+++ Provided records +++
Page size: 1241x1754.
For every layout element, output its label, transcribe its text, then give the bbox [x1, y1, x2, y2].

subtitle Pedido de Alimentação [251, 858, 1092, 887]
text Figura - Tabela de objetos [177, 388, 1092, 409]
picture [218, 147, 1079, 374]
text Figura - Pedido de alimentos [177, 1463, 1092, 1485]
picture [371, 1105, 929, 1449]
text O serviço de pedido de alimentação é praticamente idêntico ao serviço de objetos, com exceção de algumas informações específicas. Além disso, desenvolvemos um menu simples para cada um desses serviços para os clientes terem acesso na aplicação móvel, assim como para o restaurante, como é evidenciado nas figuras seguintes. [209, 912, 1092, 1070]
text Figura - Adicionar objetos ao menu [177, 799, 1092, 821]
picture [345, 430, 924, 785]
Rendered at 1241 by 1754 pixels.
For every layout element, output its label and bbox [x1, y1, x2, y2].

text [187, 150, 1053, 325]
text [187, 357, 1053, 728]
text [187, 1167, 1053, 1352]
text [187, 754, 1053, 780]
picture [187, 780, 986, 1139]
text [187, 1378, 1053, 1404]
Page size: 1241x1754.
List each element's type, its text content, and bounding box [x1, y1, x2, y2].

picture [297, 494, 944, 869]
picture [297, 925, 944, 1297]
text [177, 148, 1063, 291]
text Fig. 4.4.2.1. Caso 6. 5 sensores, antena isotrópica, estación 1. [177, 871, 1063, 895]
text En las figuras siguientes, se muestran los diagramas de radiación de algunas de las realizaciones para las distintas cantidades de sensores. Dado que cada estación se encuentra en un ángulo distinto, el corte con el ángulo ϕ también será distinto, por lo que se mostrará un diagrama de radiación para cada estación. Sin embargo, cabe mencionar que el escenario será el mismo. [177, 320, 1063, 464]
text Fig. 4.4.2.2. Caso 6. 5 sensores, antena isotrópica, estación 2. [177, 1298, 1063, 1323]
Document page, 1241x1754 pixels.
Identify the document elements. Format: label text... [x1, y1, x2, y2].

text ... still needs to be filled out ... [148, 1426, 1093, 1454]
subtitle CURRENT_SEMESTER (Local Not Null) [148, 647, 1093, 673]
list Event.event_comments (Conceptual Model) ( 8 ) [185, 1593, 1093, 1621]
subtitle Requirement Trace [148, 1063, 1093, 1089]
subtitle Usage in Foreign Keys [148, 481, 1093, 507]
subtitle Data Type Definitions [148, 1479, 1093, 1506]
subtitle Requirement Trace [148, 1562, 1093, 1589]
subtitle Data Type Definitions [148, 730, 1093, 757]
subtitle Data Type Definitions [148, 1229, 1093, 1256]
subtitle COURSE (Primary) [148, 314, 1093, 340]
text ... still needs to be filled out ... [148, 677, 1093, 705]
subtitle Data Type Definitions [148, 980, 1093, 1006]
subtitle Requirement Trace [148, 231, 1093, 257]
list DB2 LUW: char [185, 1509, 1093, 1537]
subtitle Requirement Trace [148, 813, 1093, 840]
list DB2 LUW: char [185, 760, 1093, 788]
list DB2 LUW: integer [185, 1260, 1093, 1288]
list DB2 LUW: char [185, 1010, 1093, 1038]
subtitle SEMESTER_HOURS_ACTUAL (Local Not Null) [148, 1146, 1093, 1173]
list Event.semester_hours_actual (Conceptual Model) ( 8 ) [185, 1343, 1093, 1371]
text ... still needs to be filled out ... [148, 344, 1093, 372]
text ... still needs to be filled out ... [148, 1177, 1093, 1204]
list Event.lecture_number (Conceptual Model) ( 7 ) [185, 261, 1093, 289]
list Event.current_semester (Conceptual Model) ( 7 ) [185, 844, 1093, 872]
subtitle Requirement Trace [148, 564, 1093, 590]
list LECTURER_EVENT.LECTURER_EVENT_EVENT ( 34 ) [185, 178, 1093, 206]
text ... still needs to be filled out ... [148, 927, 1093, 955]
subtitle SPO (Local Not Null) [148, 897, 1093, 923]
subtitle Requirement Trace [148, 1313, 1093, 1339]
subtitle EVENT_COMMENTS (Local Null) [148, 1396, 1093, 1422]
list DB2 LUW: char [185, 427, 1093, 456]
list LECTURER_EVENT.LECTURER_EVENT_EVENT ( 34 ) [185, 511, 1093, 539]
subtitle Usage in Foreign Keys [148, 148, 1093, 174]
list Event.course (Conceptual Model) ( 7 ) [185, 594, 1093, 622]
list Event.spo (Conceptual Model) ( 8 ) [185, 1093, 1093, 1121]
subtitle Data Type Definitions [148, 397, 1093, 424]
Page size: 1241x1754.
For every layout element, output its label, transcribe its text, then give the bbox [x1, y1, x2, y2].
+++
_Problem to solve_: Every line that holds the word "pixels" should be copied from the records.

_Result for this task_:
Rendered at 1241 by 1754 pixels.
Document page, 1241x1754 pixels.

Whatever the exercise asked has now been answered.